Load¶
Functions¶
ETL Helper provides two functions for loading of data.
load()
: Inserts data from an iterable of dictionaries or namedtuples into an existing target table.
"""ETL Helper script to demonstrate load."""
import sqlite3
import etlhelper as etl
db_file = "igneous_rocks.db"
rows = [
{"name": "basalt", "grain_size": "fine"},
{"name": "granite", "grain_size": "coarse"}
]
with sqlite3.connect(db_file) as conn:
# Note that table must already exist
processed, failed = etl.load("igneous_rock", conn, rows)
NOTE: the load
function uses the first row of data to generate the
list of column for the insert query. If later items in the data contain
extra columns, those columns will not be inserted and no error will be
raised.
executemany()
: Applies SQL query with parameters supplied by iterable of data. Customising the SQL query allows fine control.

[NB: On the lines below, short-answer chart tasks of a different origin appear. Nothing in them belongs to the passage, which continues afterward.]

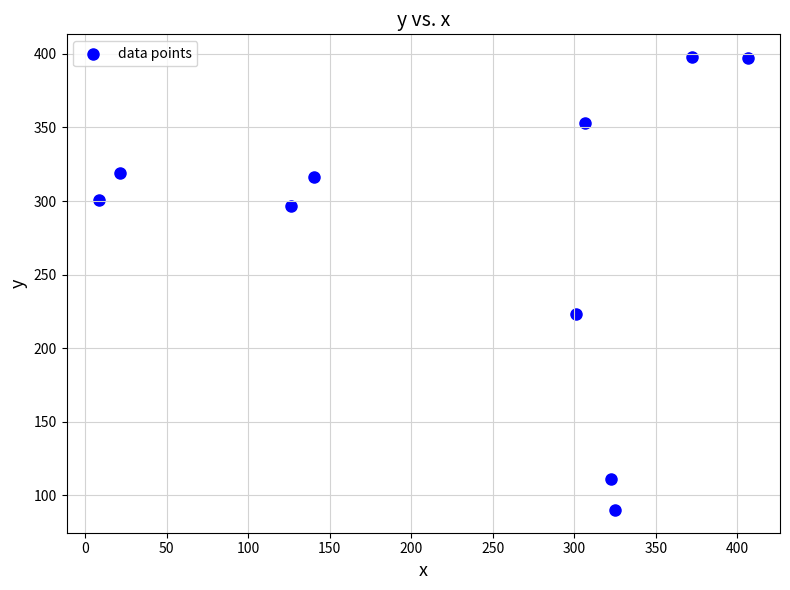

What Y value in the scatter plot is closest to 243?

223.2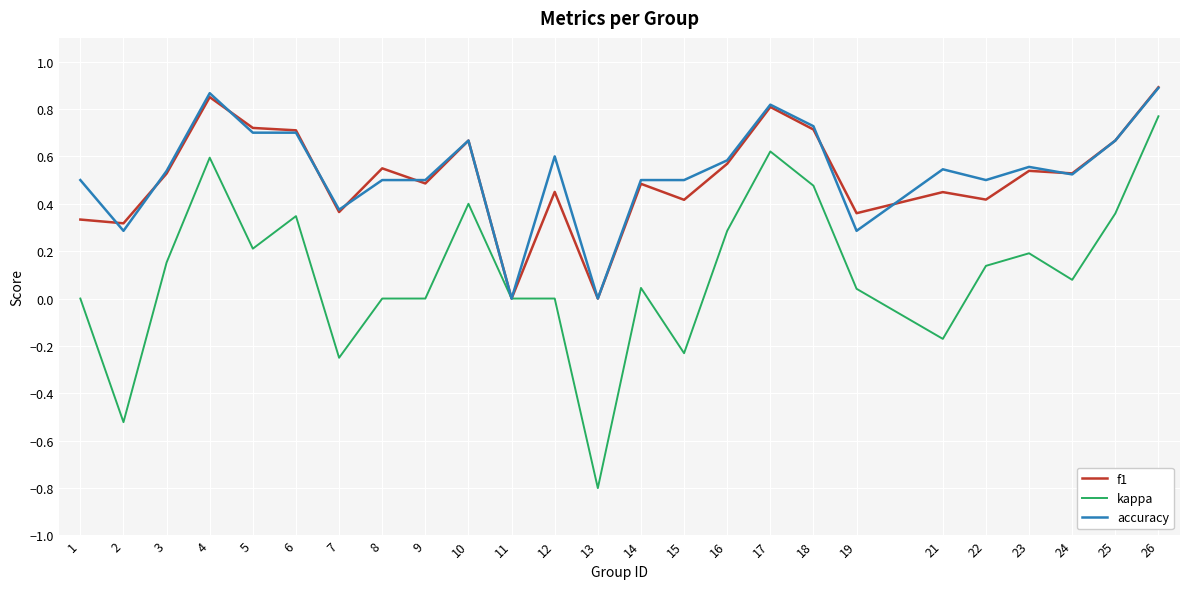

True or false: accuracy has a value of 1.4 at 26.

False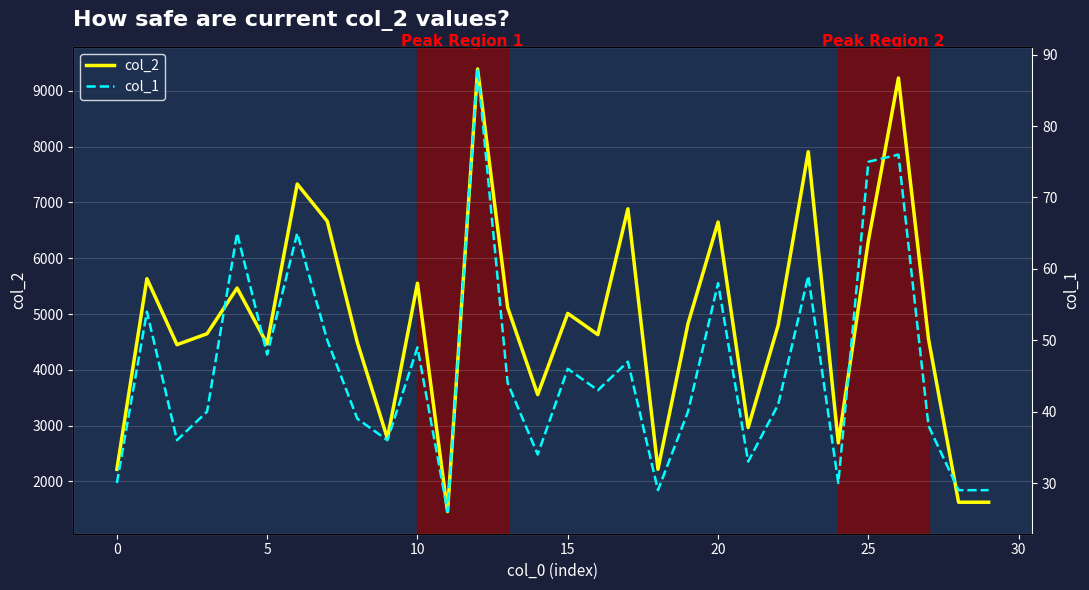

The value of col_2 at 29 is 550. True or false?

False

"""ETL Helper script to demonstrate using executemany with a named placeholder query."""
import sqlite3
import etlhelper as etl
db_file = "igneous_rocks.db"
# Insert query changes case and adds update_at column
insert_sql = """
INSERT INTO igneous_rocks (name, grain_size, updated_at)
VALUES (:name, UPPER(:grainsize), datetime('now'))
"""
rows = [
{"name": "basalt", "grain_size": "fine"},
{"name": "granite", "grain_size": "coarse"}
]
with sqlite3.connect(db_file) as conn:
# Note that table must already exist
processed, failed = etl.executemany(insert_sql, conn, rows)
The INSERT query must container placeholders with an appropriate format for the input data e.g. positional for tuples, named for dictionaries.
"""ETL Helper script to demonstrate using executemany with a positional placeholder query."""
import sqlite3
import etlhelper as etl
db_file = "igneous_rocks.db"
# Positional placeholders for data in tuple format
insert_sql = """
INSERT INTO igneous_rocks (name, grain_size, updated_at)
VALUES (?, UPPER(?), datetime('now'))
"""
rows = [("basalt", "fine"), ("granite", "coarse")]
with sqlite3.connect(db_file) as conn:
# Note that table must already exist
processed, failed = etl.executemany(insert_sql, conn, rows)
executemany()
can also be used with UPDATE commands.
Keyword arguments¶
chunk_size¶
load()
uses executemany()
behind the scenes.
Large datasets are broken into chunks and inserted in batches to reduce the number
of queries, and only one chunk of data is held in memory at any time.
Within a data processing pipeline, the next step can begin as soon as the first
chunk has been processed.
The database connection must remain open until all data have been processed.
The chunk_size
default is 5,000 and it can be set with a keyword
argument.
commit_chunks¶
The commit_chunks
flag defaults to True
. This ensures
that an error during a large data transfer doesn’t require all the
records to be sent again. Some work may be required to determine which
records remain to be sent. Setting commit_chunks
to False
will
roll back the entire transfer in case of an error.
transform¶
The transform
parameter takes a callable (e.g. function) that
transforms the data before returning it.
See the Transform section for details.
on_error¶
Accepts a Python function that will be applied to failed rows. See on_error section for details.
Return values¶
The number of rows that were processed and the number that failed is returned as a tuple.